Task directions :: Copy the lines word for word. Begin at the line that contains "right hip: (637, 253)" and end with the final line of the data.
========
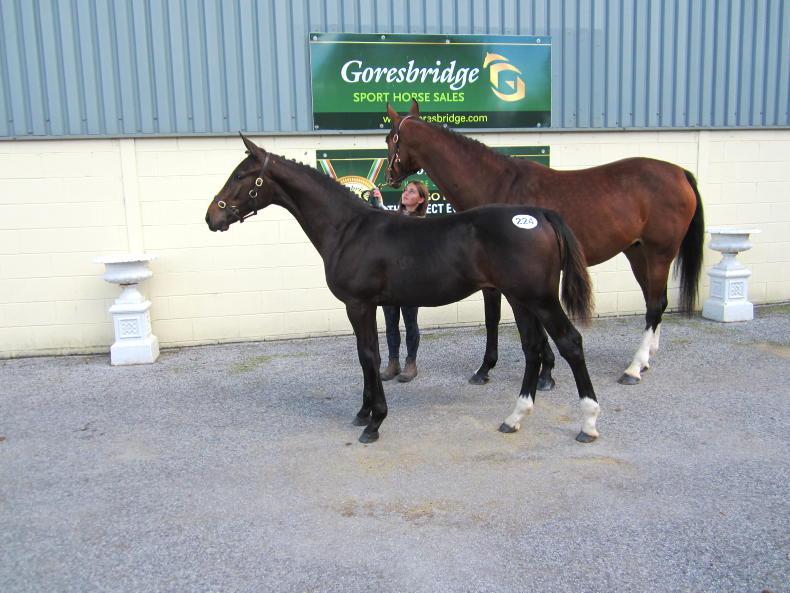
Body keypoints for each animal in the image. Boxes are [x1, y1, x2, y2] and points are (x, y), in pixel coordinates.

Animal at [205, 134, 601, 445]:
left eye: (240, 175)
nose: (212, 217)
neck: (348, 229)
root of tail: (539, 214)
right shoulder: (367, 306)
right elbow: (367, 355)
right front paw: (364, 412)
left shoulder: (358, 304)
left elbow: (369, 356)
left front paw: (374, 422)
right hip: (521, 299)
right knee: (533, 348)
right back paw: (514, 418)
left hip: (540, 299)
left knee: (570, 343)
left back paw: (588, 423)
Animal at [384, 101, 705, 388]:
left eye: (390, 138)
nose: (390, 177)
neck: (497, 184)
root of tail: (679, 172)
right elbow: (499, 320)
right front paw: (518, 370)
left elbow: (514, 323)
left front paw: (530, 373)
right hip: (637, 253)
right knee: (655, 302)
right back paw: (647, 358)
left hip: (659, 254)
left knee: (655, 305)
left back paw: (634, 368)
========
Result for this exercise ::
right hip: (637, 253)
right knee: (655, 302)
right back paw: (647, 358)
left hip: (659, 254)
left knee: (655, 305)
left back paw: (634, 368)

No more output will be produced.